Well, I dug under couch, stuck my hand in between the car seats, rummaged through every pocket in the house and raided my daughter’s piggy bank (okay, I stopped short of raiding her pig) and came up with $3.07. The good news: it was enough money to purchase three lottery tickets. The bad news: I woke up this morning and learned that of the six set of numbers printed on the ticket not one single one (let me repeat, not ONE single one) matched any of the winning digits. So much for lucky dates. July 7, 2007 was a bust in my book.
And it appears I’m not alone. According to the lottery website no one won the Powerball, SuperCash or MegaBucks jackpot… 7-7-07 Bahumbug! I should note that our family’s budget does not allow for the purchase of lottery tickets (hence the scrounging for change). Though I will confess that when the jackpot gets so large it makes the news I like the other lemmings of the world run to the nearest mini-mart and fork over a dollar for the chance to win $300 million (as if the $1 million jackpot wasn’t worth giving up my ten dimes).
So would it been wiser to have spent the $3.07 on a gallon of gas, or a couple of boxes of tissue, or three pounds of strawberries. Now that I know that I don’t have the winning ticket, of course the answer is yes. So I didn’t win. I’m not surprised. Unlike like Tony Parker I am not superstitious. I didn’t feel any luckier on 7-7-07 than on any other day.
It makes me wonder how lucky the people who took advantages of the Ritz Carlton Hotel’s wedding special feel the day after. The hotel’s Central Park location in New York offered a July 7th wedding package featuring a reception for 77, a seven-tier wedding cake, seven Tiffany diamonds for the bride, and a seven-night honeymoon at any Ritz in the world — for $77,777. Perhaps the couples lucked out and for 77 grand got an experience that was priceless.

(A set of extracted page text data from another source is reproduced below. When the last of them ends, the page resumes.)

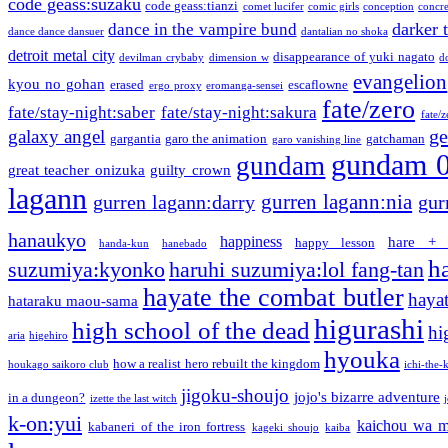
code geass:suzaku
code geass:tianzi
comet lucifer
comic girls
conception
concre
darker 
dance in the vampire bund
dance dance dansuer
dantalian no shoka
detroit metal city
disappearance of yuki nagato
devilman crybaby
dimension w
d
evangelion
kyou no gohan
erased
escaflowne
ergo proxy
eromanga-sensei
fate/zero
fate/stay-night:saber
fate/stay-night:sakura
fate/
ge
galaxy angel
gargantia
garo the animation
gatchaman
garo vanishing line
gundam 
gundam
great teacher onizuka
guilty crown
lagann
gurren lagann:nia
gurren lagann:darry
gur
hanaukyo
happiness
hare + 
happy lesson
handa-kun
hanebado
h
suzumiya:kyonko
haruhi suzumiya:lol fang-tan
hayate the combat butler
hayat
hataraku maou-sama
higurashi
high school of the dead
hi
aria
higehiro
hyouka
how a realist hero rebuilt the kingdom
houkago saikoro club
ichi-the-k
jigoku-shoujo
jojo's bizarre adventure
in a dungeon?
izette the last witch
k-on:yui
kaichou wa m
kabaneri of the iron fortress
kageki shoujo
kaiba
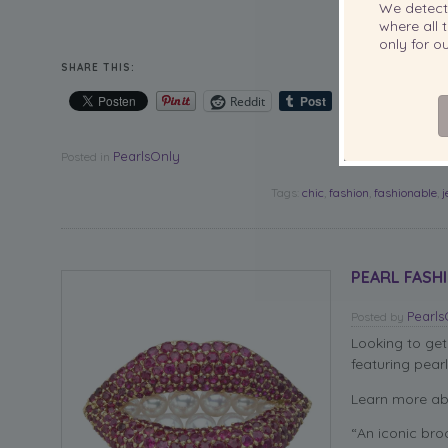
We detec
You can find t
where all t
only for 
SHARE THIS:
Reddit
PearlsOnly
Posted in
Tags:
chic
,
fashion
,
fashionable
,
PEARL FASHI
Pearl
Posted
by
Looking to get
featuring pearl
Learn more ab
“An iconic broo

And what of all those women who gave birth on 7-7-07. Some couples were so enraptured with the date they scheduled Caesarean sections to guarantee their child would be born on a “lucky” day. A couple in Omaha told local news reporters that they had to pull some strings, but in the end were able to secure a C-section for Saturday the 7th. And one first time mom in Honolulu told reporters that soon after her water broke at noon on Friday, July 6th her father called her every hour begging her to “keep the baby in” until the 7th. She gave birth at 12:53 a.m. on 7-7-07. Do you think that baby be any luckier than a baby born today? I doubt it.
In our town a local man turned 77 yesterday. Yup, 77 on 7-7-07. He’s pretty proud of that fact, though he tells people he considers everyday he’s alive a lucky day. The man’s mother used to remind him that he was one of seven babies born at the local hospital on 7-7-37. Of course, his lucky birthday didn’t automatically mean big celebrations. “During the war, we didn’t have a lot of birthday parties,” he said.
So was 7-7-07 worth all the hype it generated? How did you fare on the “lucky” day?